The Time for Action is Now
We know what needs to be done but we have been paralyzed for too long by a lack of direction and leadership. We know asking people to recycle and drive hybrid cars is just not enough, but we have been repeating that mantra for so long its become difficult to admit it amounts to next to nothing in terms of addressing the crisis we are all facing.
But admit it, and put in its place a new and effective set of achievable, meaningful action, we must.

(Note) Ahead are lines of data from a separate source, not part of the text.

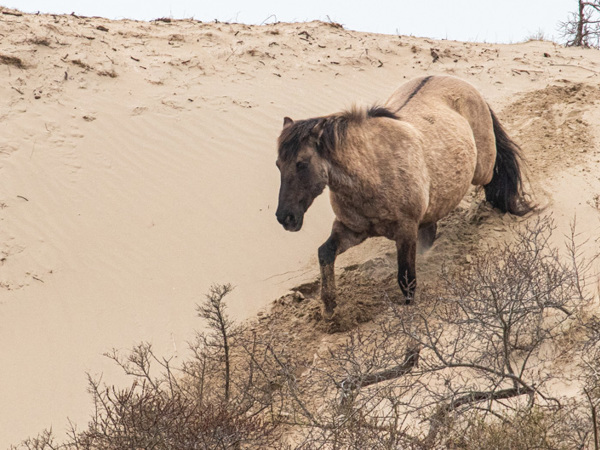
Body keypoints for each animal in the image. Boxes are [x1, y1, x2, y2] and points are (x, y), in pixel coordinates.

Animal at [274, 75, 532, 318]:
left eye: (302, 163)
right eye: (278, 164)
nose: (285, 217)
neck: (372, 171)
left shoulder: (406, 231)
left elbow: (406, 279)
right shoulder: (352, 230)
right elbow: (325, 253)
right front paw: (329, 308)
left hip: (482, 170)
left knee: (496, 173)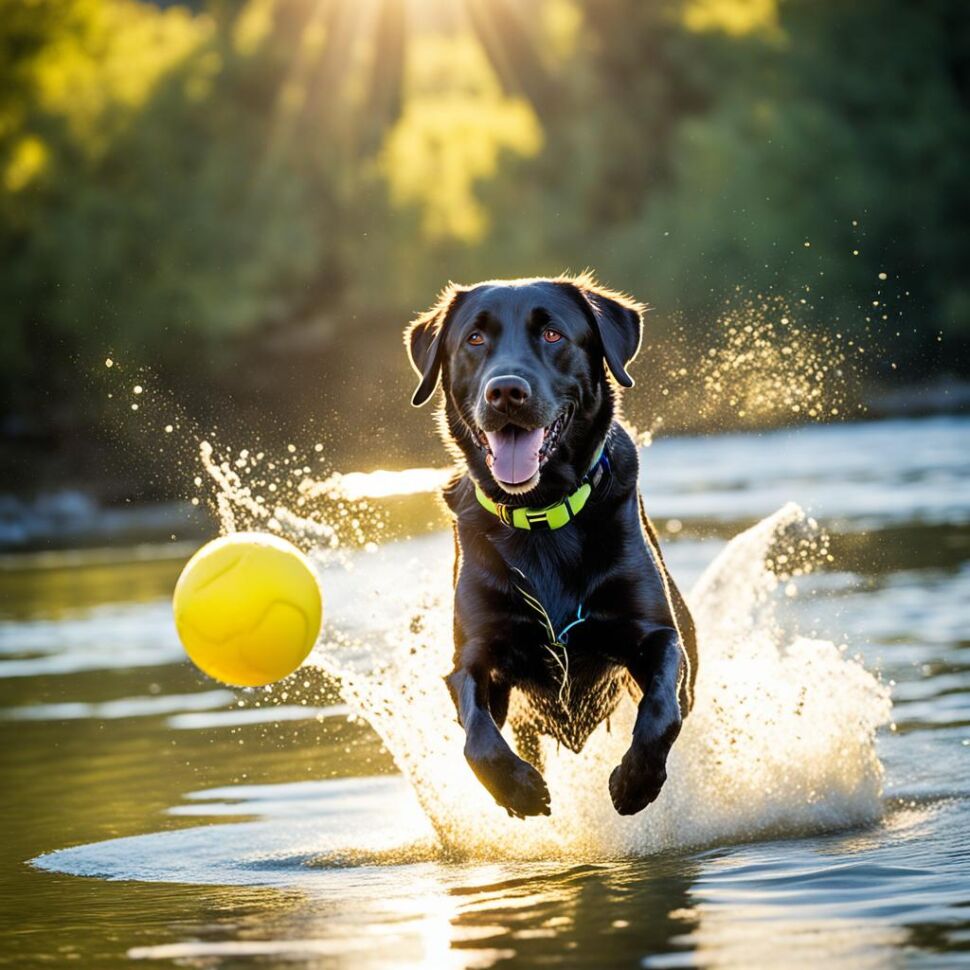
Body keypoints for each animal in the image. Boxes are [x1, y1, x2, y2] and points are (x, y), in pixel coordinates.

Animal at [402, 274, 696, 816]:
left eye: (553, 334)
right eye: (474, 339)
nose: (505, 391)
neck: (539, 516)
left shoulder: (659, 637)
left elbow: (662, 708)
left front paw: (636, 782)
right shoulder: (472, 658)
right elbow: (478, 736)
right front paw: (517, 788)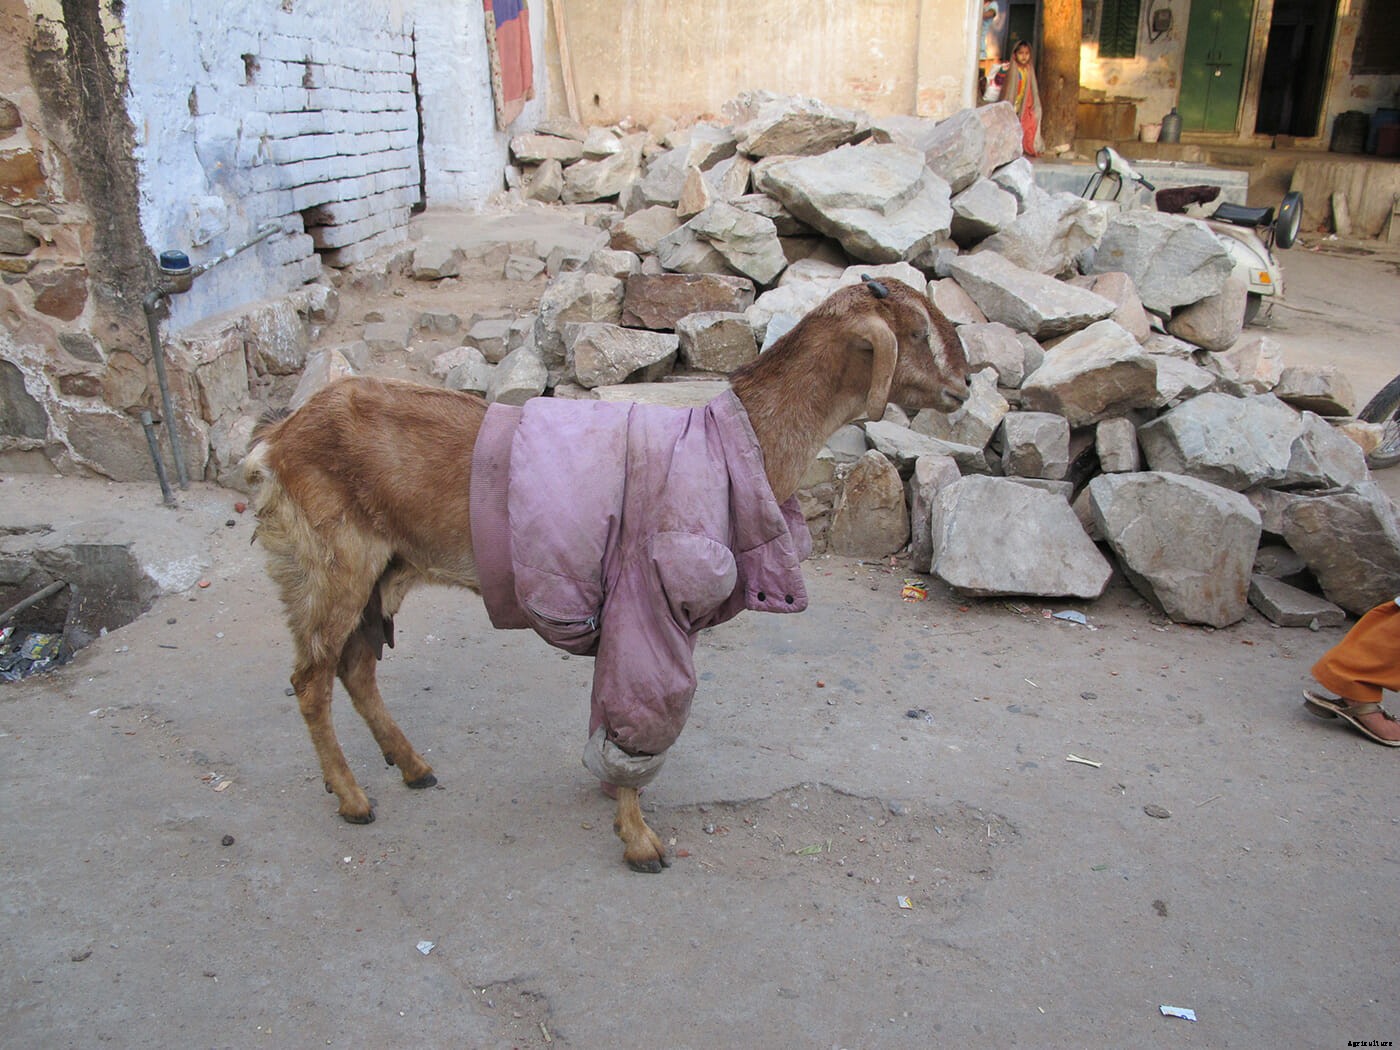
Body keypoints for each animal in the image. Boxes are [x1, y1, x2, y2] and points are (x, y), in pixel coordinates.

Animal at [243, 276, 969, 872]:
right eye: (916, 332)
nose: (965, 384)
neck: (729, 447)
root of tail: (274, 445)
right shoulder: (650, 602)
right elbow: (645, 714)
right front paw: (640, 840)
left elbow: (612, 712)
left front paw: (609, 791)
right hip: (328, 564)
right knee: (311, 679)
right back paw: (353, 798)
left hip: (382, 568)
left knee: (355, 666)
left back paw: (412, 766)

Divestment is our demand of an end to business as usual. It is one action added to a greater movement calling for change. Through this movement, we have the opportunity to address the global crisis of climate change; and the chance to tackle the source of the problem that, if left unaddressed, will continue to undermine all of our conservation efforts.
About the Author:
Onnie Byers is the Chair of the Conservation Breeding Specialist Group. She earned her Ph.D. in reproductive physiology from the University of Minnesota and completed a post doctoral fellowship at the Smithsonian Institution's National Zoo in Washington D.C. Onnie joined the IUCN SSC’s Conservation Breeding Specialist Group in 1991 as a Program Officer and was promoted to Executive Director in 2005, and appointed Chair in 2011. In addition to leading the organization, Onnie oversees its global climate change initiative and shares with CBSG’s Program Officers responsibility for design and facilitation of a wide range of Species Conservation Planning and other CBSG workshops.
Onnie was integral in the establishment of the Amphibian Ark and continues to serve on its executive committee. She also serves on the SSC Steering Committee, the International Species Information System (ISIS) Board, the Conservation and Sustainability Committee of the World Association of Zoos and Aquariums, and the Board of the Emerging Wildlife Conservation Leaders (EWCL).